Was far too fed up to even think about finding a happy moment yesterday.
Nothing terrible happened. There were no arguments. We had a perfectly ordinary day at home. K mowed the grass. T jet washed the patio, I cleaned the house and A had a pyjama day due to having a cold. T then went out with a mate so the rest of us watched a film for A to review for homework. We’d all seen it before so I felt no remorse at working on the knitting “project”. I’d finished all the knitting aspect of it. It just needed sewing together.
My prior optimism that it would all look much better when it was finished was, it seems, deeply misguided. See? Optimism and me just don’t get along. I should have learned by now.
Two thirds of the way through bodging all the crappy, loose, beginners-touch, cast on edges together and I was almost going to throw it all in the bin. Even talking to mum about it didn’t make me feel any better.
I came to bed thoroughly pissed off and despondent that a couple of months labour has amounted to nothing resembling what I had pictured in my silly “I’ve never made anything like this before but I’m sure it’ll be easy” imaginings.
I’ve woken up this morning (after dreaming – yes I’m that boring – about knitting/bodging) and I’m going to try and salvage something from the mess. I think that with a bit of extra work and some changes to some of the sections it might be vaguely passable as the intended article.

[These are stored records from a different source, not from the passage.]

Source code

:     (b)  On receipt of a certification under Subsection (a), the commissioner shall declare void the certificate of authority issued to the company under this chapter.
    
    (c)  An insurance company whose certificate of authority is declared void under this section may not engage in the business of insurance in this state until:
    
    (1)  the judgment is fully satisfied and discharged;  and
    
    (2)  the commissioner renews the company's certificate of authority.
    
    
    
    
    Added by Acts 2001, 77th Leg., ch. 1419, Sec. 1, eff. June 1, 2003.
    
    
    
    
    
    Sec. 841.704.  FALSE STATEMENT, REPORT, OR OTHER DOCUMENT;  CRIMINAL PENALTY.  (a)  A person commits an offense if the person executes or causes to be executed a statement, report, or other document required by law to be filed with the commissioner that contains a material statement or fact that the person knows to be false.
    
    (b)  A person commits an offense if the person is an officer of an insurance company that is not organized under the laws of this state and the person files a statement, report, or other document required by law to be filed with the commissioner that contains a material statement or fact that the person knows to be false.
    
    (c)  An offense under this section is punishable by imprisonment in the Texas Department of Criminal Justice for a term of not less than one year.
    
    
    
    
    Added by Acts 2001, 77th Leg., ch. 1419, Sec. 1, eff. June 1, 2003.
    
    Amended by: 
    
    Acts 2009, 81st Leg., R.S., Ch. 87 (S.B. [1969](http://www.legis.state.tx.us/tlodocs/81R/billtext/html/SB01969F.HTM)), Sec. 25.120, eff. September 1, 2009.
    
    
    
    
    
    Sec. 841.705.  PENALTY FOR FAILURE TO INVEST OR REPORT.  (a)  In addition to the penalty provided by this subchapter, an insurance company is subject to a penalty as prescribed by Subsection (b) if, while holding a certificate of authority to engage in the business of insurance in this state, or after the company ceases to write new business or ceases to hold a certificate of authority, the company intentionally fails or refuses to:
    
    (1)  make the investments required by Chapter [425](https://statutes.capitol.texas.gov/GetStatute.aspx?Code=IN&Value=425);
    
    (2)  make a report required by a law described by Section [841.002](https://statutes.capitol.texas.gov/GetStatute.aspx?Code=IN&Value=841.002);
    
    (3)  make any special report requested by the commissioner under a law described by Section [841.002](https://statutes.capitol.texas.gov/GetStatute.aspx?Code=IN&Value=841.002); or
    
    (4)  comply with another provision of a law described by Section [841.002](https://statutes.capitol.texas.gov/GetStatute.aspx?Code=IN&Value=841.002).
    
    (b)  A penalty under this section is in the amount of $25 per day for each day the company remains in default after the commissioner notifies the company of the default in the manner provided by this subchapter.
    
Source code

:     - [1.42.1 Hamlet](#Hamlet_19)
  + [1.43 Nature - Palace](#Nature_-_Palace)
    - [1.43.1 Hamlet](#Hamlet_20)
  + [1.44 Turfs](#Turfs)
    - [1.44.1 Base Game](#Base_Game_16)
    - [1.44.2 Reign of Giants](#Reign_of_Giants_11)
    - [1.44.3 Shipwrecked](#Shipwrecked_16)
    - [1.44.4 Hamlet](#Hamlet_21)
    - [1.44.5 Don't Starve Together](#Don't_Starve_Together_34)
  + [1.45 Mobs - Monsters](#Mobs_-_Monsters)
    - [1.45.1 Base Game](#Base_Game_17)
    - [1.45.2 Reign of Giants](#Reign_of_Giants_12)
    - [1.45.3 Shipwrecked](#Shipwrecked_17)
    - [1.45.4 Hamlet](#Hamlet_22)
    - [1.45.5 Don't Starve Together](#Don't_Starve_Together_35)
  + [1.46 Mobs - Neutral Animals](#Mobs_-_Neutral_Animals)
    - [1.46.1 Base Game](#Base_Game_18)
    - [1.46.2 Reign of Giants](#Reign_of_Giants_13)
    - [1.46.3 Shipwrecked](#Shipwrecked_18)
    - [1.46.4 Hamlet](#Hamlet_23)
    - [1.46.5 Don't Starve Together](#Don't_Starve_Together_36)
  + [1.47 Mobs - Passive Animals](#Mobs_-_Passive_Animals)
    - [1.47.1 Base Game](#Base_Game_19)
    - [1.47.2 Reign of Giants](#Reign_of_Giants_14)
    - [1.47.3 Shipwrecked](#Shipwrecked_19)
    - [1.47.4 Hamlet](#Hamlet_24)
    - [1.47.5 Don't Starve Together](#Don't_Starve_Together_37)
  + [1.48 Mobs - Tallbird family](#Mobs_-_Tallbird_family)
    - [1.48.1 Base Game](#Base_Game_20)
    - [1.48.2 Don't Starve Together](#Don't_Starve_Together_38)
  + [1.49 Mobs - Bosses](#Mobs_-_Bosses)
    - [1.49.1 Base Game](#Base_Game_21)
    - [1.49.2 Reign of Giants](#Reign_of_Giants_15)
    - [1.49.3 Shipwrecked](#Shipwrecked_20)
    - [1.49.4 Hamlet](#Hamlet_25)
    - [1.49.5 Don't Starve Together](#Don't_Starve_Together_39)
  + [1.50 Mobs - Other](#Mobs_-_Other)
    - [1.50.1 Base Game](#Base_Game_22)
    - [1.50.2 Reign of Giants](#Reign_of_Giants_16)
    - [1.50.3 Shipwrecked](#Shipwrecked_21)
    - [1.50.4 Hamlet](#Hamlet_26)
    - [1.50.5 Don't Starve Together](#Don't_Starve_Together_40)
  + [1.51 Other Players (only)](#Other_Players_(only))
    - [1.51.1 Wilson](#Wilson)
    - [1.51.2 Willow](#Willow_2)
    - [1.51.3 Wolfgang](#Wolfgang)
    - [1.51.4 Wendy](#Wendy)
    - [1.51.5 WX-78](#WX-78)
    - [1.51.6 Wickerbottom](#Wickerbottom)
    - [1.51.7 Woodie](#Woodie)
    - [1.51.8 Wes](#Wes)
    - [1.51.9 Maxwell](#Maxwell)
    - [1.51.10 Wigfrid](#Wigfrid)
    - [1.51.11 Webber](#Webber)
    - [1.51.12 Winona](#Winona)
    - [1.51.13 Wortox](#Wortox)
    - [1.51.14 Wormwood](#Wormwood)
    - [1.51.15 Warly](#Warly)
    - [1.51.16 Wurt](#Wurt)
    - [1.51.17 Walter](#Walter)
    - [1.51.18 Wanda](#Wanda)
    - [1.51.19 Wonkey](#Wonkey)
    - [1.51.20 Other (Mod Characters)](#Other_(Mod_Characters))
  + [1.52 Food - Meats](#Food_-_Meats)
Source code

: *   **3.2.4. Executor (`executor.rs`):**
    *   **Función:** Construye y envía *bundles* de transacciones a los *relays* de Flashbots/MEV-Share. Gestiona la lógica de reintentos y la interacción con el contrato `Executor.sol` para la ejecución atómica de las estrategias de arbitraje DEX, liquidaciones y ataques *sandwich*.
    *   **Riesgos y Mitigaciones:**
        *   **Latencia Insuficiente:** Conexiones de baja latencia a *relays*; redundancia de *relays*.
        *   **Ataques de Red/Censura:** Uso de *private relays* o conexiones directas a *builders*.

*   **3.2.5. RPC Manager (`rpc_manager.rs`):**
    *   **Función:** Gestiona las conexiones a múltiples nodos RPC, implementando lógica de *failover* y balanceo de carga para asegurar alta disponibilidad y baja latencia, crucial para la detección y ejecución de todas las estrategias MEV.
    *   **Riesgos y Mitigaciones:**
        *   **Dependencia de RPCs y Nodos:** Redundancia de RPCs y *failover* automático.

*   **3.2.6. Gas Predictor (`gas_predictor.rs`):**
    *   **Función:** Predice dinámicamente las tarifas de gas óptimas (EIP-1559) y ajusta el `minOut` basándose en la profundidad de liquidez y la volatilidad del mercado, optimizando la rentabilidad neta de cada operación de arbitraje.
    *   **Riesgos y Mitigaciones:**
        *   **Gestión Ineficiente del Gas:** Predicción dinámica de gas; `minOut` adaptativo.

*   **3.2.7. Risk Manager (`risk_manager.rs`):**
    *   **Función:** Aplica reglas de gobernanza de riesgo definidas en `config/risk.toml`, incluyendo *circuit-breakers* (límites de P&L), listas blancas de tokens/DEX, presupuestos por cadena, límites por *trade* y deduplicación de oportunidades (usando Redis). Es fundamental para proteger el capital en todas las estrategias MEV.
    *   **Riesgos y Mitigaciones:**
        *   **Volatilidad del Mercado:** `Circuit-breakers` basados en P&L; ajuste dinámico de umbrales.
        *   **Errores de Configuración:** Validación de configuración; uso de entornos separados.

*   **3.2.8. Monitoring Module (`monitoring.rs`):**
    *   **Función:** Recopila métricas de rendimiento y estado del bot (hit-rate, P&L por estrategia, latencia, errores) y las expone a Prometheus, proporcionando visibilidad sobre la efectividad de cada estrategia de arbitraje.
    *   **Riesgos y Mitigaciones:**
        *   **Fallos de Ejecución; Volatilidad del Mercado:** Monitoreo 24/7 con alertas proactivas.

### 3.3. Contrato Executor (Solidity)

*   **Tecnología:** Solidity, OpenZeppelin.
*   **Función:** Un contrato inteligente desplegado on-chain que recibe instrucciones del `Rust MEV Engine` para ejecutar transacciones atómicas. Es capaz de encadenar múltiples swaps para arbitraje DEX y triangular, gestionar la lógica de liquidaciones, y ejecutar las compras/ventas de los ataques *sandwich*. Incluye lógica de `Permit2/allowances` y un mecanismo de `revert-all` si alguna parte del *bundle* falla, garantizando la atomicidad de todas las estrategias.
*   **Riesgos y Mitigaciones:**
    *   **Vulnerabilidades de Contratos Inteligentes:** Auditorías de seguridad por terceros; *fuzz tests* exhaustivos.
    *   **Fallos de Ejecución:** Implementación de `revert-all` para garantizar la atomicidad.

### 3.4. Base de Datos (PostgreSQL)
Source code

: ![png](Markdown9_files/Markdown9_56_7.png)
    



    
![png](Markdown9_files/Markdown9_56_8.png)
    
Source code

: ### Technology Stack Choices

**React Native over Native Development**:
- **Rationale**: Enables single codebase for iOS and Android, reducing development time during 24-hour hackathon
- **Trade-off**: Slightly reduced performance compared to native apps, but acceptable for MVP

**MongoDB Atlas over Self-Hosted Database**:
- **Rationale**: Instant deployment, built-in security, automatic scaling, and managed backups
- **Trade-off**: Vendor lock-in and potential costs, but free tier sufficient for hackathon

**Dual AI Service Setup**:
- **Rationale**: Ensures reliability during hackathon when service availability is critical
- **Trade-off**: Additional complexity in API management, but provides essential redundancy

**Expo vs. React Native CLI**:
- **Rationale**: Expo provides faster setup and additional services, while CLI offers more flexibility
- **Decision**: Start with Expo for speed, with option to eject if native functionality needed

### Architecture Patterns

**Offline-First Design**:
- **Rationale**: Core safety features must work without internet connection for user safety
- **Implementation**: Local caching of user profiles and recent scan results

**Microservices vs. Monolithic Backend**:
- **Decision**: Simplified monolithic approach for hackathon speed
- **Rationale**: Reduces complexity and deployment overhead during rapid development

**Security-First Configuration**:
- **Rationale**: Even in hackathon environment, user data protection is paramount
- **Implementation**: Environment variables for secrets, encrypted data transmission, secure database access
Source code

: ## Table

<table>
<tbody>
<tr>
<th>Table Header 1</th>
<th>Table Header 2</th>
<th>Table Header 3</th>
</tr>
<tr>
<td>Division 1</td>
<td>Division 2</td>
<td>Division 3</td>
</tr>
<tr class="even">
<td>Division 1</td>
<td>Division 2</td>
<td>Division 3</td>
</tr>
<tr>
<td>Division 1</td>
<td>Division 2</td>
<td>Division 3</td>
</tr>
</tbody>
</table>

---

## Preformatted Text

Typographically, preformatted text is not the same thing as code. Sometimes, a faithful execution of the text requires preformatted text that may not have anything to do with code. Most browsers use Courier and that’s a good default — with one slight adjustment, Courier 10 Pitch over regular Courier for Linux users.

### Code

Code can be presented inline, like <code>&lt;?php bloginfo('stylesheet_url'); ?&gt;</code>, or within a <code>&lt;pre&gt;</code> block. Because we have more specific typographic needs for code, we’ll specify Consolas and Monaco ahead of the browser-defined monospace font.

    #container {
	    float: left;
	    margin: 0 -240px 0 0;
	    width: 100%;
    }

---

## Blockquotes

So. Back to the “happy”. I can’t pinpoint a moment or a reason. But I guess looking back at the day I can be happy for having Just Another Ordinary Day. It’s quite nice to just potter around each other and eat meals together, and chat. We have a lot of weekends where we are out and running around trying to get things done. So I’m going to embrace the ordinary and slightly mundane. Sometimes we need it.
P.S. Will update on knitting-gate as it unfolds (or unravels as the case will probably be).